Online decoding of rat self-paced locomotion speed from EEG using recurrent neural networks.
Journal:
Journal of neural engineering
Published Date:
Jun 23, 2026
Abstract
OBJECTIVE: Accurate and reliable neural decoding of locomotion holds promise for advancing clinical applications such as rehabilitation and prosthetic control, as well as for understanding neural correlates of action. Recent studies have demonstrated successful decoding of locomotion kinematics across species in motorized treadmill settings. However, efforts to decode locomotion speed directly and continuously in more natural contexts-where pace is self-selected rather than externally imposed-are scarce, and those that exist generally achieve only modest accuracy and require intracranial implants. Here, we aim to decode self-paced locomotion speed non-invasively and continuously using cortex-wide EEG recordings from rats. APPROACH: We introduce an asynchronous brain-computer interface (BCI) that processes a continuous stream of 32-electrode skull-surface EEG recordings (0.01-45 Hz) to decode instantaneous speed readouts from a non-motorized treadmill during self-paced locomotion in head-fixed rats.
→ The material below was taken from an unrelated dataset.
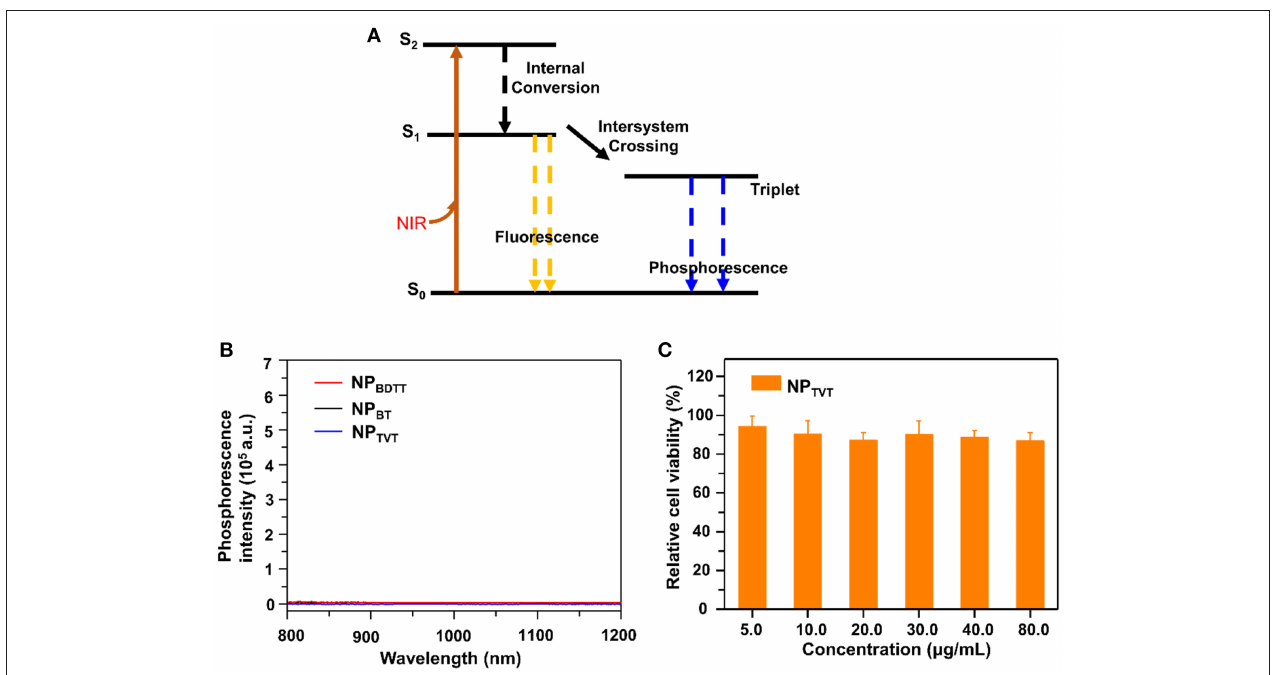
FIGURE 5 | (A) Energy level diagram. (B) Phosphorescence spectra of NP BDTT , NP BT , NP TVT upon excitation at 808nm. (C) Cell viability of 231 cells in the presence of NPs treated with different concentrations.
Using recurrent neural networks and a large dataset comprising over 133 h of recordings, we trained decoders to map ongoing EEG activity to treadmill speed. MAIN RESULTS: Our decoding methodology achieves a correlation of 0.88 (R² = 0.78) for speed, primarily driven by visual cortex electrodes and low-frequency (< 8 Hz) oscillations. Moreover, pre-training on a single recording session permitted decoding on other sessions from the same rat, suggesting the presence of uniform neural signatures of locomotion that generalize across sessions but fail to transfer across animals. Finally, we found that cortical states not only carry precise information about the current speed, but also about future and past dynamics, extending up to 1000 ms. SIGNIFICANCE: These findings demonstrate that self-paced locomotion speed can be decoded accurately and continuously from non-invasive, cortex-wide EEG. Our approach may provide a useful framework for developing high-performing, non-invasive BCI systems for locomotion and contribute to understanding distributed neural representations of action dynamics.